A nanoparticle has been developed by the Russian State Research and Technical University to deliver antibiotics to the target of an infection, reducing the dose of antibiotics to 1/6 to 1/7 of the original dose, reducing the side effects of antibiotics and reducing the development of resistance to pathogens.
The study is in the Journal of Applied Materials Interfaces of the American Chemical Society.
It is well known that microbial resistance to antibiotics has developed over the years due to rising morbidity, new infections and overuse of antibiotics, and it takes about 20 years of clinical trials to develop a new antibiotic.
At present, drug therapy is still the main method of fighting infection.
One way to solve this problem is to develop antimicrobial nanomaterials.
This method can help overcome the resistance of pathogens without causing side effects to patients.
Medical researchers believe that the main advantages of the new drugs are that they can significantly reduce the dose of antibiotics, reduce the burden on the body and slow the development of microbial resistance.
Researchers at the Russian National Research and Technical University have found that a novel nanohybrid based on hexagonal boron nitride (H-BN) and silver particles has high bactericidal and antifungal activity and can be used to deliver antibiotics to infected lesions.
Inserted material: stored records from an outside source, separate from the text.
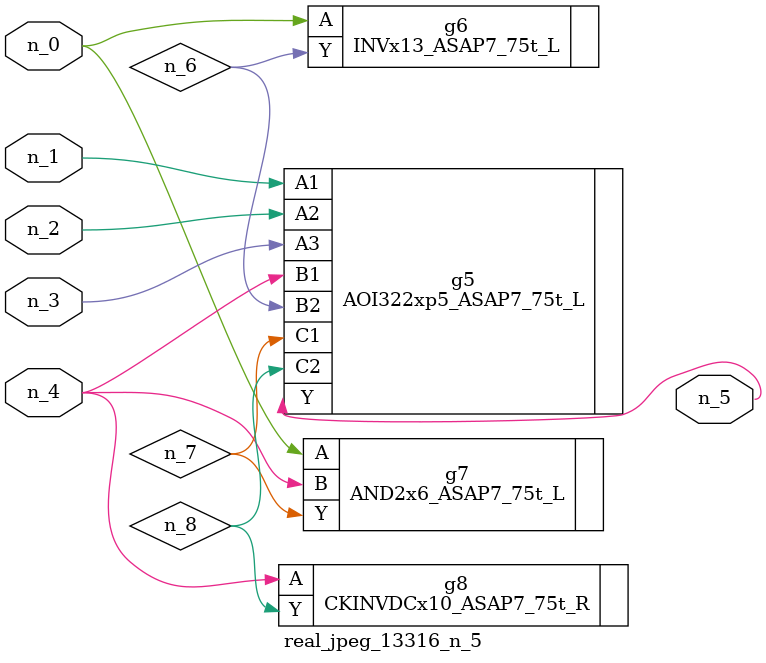
<source format=v>
module real_jpeg_13316_n_5 (n_4, n_0, n_1, n_2, n_3, n_5);

input n_4;
input n_0;
input n_1;
input n_2;
input n_3;

output n_5;

wire n_8;
wire n_6;
wire n_7;

INVx13_ASAP7_75t_L g6 ( 
.A(n_0),
.Y(n_6)
);

AND2x6_ASAP7_75t_L g7 ( 
.A(n_0),
.B(n_4),
.Y(n_7)
);

AOI322xp5_ASAP7_75t_L g5 ( 
.A1(n_1),
.A2(n_2),
.A3(n_3),
.B1(n_4),
.B2(n_6),
.C1(n_7),
.C2(n_8),
.Y(n_5)
);

CKINVDCx10_ASAP7_75t_R g8 ( 
.A(n_4),
.Y(n_8)
);


endmodule
</source>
Hexagonal nanoparticles of 100 nanometres of boron nitride were obtained by chemical vapor deposition (CVD) and deposited on the nanoparticles by UV decomposition of silver nitrate, which filled the cavity with antibiotics, said Cristina Guz, an engineer in the University’s Laboratory of Inorganic Nanomaterials.
After taking the medication, the antibiotics gradually enter the body over a period of nine days.
She points out that the use of silver particles can have an added bactericidal effect.
For example, nanoparticles loaded with gentamicin were effective against 38 strains of E. coli, a number that rose to 47 when silver particles were attached to their surfaces.
In addition, nanoparticles can increase the load of carrying antibiotics while easily penetrating from the circulatory system into tissues and back, thus ensuring continuous delivery of drugs to the infected lesions.
Christina Guz says new nanohybrids could destroy bacterial and fungal populations with much less active material than antibiotics.
In some cases, the dosages vary by a factor of 6 or 7.
Gentamicin, for example, inhibited E. coli U-122 at a minimum concentration of 256 mg/L, while the same nanohybrid had a similar effect at 40 mg/L.
The new drug has passed laboratory tests on more than 50 bacterial and fungal cultures, and the team is continuing preclinical testing of the new nanohybrid.